In re Jaime S.

Connecticut Appellate Court

April 27, 2010


In this appeal, the respondent father challenged the trial court’s decision to terminate his parental rights on the grounds of abandonment. The appellate court affirmed the trial court’s decision, and citing In re Ashley E., 62 Conn. App. 307 (2001), reasoned that though the father had occasionally pursued visitation and telephone calls with the child, the father’s contact was sporadic and marked by inappropriate, sometimes violent conduct towards the family. Furthermore, though incarceration alone will not support a finding of abandonment, the appellate court noted that the father engaged in conduct which caused his incarceration, thereby disrupting his relationship with his son. The court observed that the father did not avail himself of prison programs which would have permitted him to seek visitation or phone calls with his son. Additionally, the father’s violent, threatening and erratic conduct caused the petitioning mother to seek protective orders and take other measures which barred the father from having access to the child. The appellate court concluded that “although the father has expressed a desire to have a positive relationship with his son, by his conduct, he has abandoned the child by failing to be a responsible parent in the manner contemplated by our child welfare statutes.”
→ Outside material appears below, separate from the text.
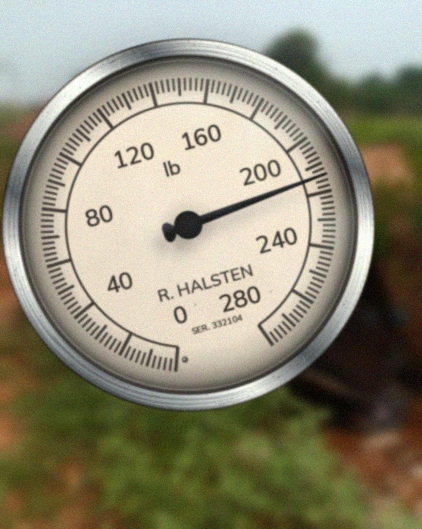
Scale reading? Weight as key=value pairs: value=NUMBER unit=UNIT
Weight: value=214 unit=lb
The appellate court also rejected the father’s claim that his due process rights were violated when the court declined to continue the second day of trial to permit the father, who was being detailed by federal immigration officials, to participate via teleconference. The court, applying the Matthews v. Eldridge due process analysis, found that the father’s rights were not violated. The court noted that the father had participated by phone on the first day, that the second day of trial involved only the testimony of the father’s witness—the court-appointed psychologist—that the father had the witness’s report months prior to trial and therefore had ample time to offer assistance to his counsel, and that the transcripts of the second trial date were forwarded to the father, therefore allowing him and counsel time to review the proceedings and request an opening of the evidence. Accordingly, despite the significant nature of the liberty interest at stake, the court ruled that the father’s interests were adequate guarded and that the state’s right to protect the well-being of the child and the child’s need for permanency outweighed any risk of erroneous deprivation of liberty.